Ironically, St. Mirren – who now play in Scotland’s second tier – were one of only ten Scottish league clubs (of 42) to have just one or less non-Scottish players in their squad by the start of the 2016/17 season.
But mainly, Scottish clubs have somewhat lost their way, collectively, in the transfer market since the early nineties, with most, at some point or other, dabbling in the recruitment of foreign players, and in some cases from different continents.
Usually, these players, in the main, would only be in Scotland because they were deemed not good enough to play in England’s top four divisions.

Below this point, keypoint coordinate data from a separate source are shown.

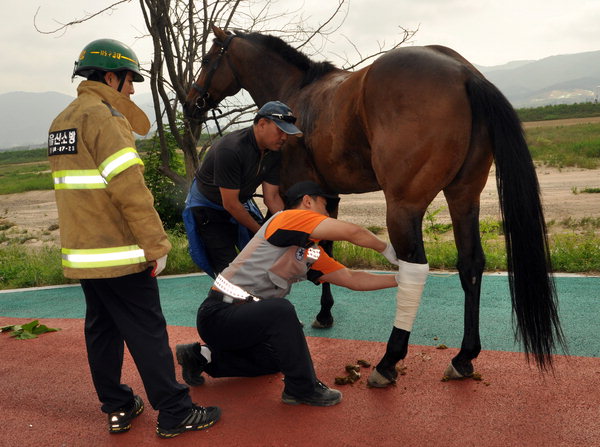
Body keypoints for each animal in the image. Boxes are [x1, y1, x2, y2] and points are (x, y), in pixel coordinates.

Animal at [185, 26, 564, 386]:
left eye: (207, 58)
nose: (190, 102)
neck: (297, 94)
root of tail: (463, 72)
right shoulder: (327, 196)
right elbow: (326, 246)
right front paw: (325, 312)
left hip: (403, 205)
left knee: (415, 267)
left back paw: (388, 361)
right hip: (464, 196)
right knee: (470, 265)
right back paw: (463, 357)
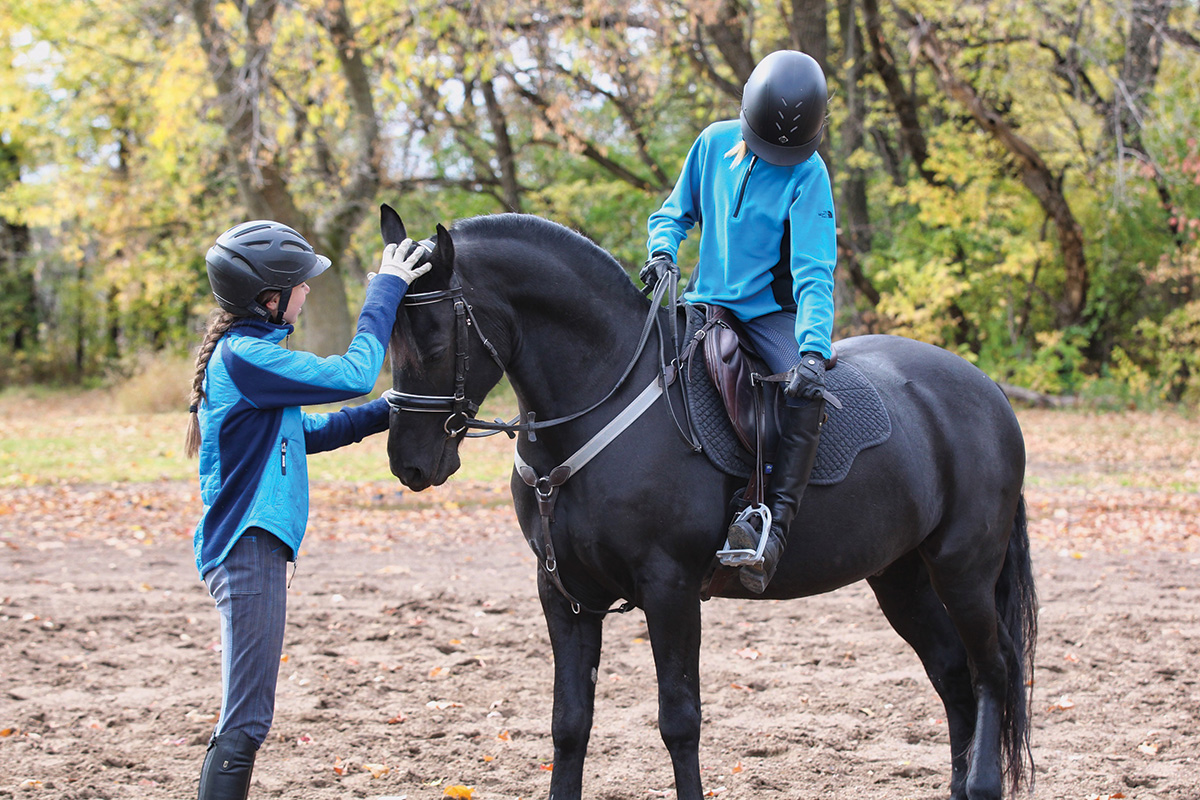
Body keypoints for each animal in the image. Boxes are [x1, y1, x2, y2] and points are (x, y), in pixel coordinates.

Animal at [379, 206, 1036, 800]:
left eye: (434, 338)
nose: (409, 463)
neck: (600, 396)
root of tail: (987, 390)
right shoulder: (563, 594)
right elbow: (569, 724)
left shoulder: (669, 589)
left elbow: (679, 721)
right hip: (900, 576)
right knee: (952, 671)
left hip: (963, 569)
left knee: (993, 668)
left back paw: (982, 785)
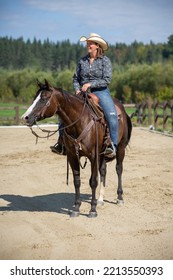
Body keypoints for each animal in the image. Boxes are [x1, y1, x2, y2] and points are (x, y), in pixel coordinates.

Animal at [22, 80, 132, 218]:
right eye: (35, 97)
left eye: (44, 98)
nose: (25, 117)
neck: (79, 121)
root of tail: (122, 109)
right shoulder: (72, 156)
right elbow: (77, 181)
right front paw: (76, 208)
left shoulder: (93, 156)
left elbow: (93, 181)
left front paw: (92, 210)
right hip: (102, 154)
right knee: (103, 171)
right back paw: (100, 200)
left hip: (120, 148)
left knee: (119, 169)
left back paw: (119, 198)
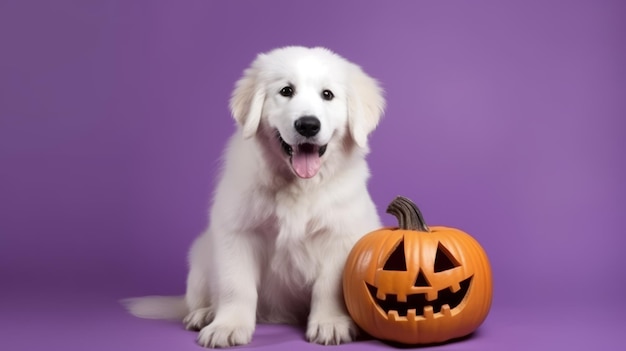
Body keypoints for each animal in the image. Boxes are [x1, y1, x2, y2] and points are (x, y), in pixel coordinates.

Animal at [123, 46, 382, 350]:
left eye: (327, 95)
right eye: (286, 91)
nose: (307, 125)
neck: (298, 186)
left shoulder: (340, 236)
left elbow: (329, 287)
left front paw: (331, 323)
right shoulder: (238, 233)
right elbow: (237, 286)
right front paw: (227, 326)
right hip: (200, 257)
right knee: (202, 297)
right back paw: (205, 314)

Of course, many clubs were caught out, financially, in the quest to almost replicate the brash transfer policy undertaken by Rangers and their owner, Sir David Murray, from when they appointed the high-profile Graeme Souness as manager in 1987.
Using the English ban from European competition in his favour, the former Liverpool star’s spending as Rangers boss centred largely on convincing highly respected English players to swap the old First Division for life in Glasgow. The primary lure – apart from money – was the chance to play in the European Cup (UEFA Champions League from 1992), a competition in which heavy spending Rangers would compete for nine years running from 1989 after amassing nine consecutive Scottish league titles during a period of domestic domination not seen since Celtic’s nine-in-a-row between 1966 and 1974.
Although a large number of Rangers supporters would disagree, there is the widespread view that a combination of Rangers’ domination of Scottish football for the bulk of the nineties, coupled with a disconnect between supporters and their clubs due to the presence of so many run-of-the-mill foreign players in their teams, would play a pivotal role in the demise of the domestic game in the last few decades, which included a huge fall-off in attendances and the steady decline of clubs like Aberdeen and Dundee United, who went toe-to-toe with the Old Firm for much of the eighties (and very often came out on top), as well as regularly competing in the latter rounds of Europe’s most elite club competitions.
Those days, it sadly seems, are long gone with many Scottish clubs, including the once-feared Dundee United, Hearts and, of course, Rangers listed among a litany of domestic clubs to encounter grave financial difficulties in the last number of years (not forgetting, too, that Celtic almost went under prior to Fergus McCann’s rescuing takeover in 1994), which all helps to paint a rather bleak picture for what today’s Scottish league represents.
However sombre that picture might be though, it remains fair to assume that when the wider story of Scottish football is recalled in years to come, stories will be told about when the domestic game was a fiercely competitive and brilliantly supported spectacle, and of the great times when teams like St. Mirren, regardless of their overall inferiority to the Glasgow behemoths, could make their play for an eternal place in the annals of the once-great but now somewhat rudderless Scottish game.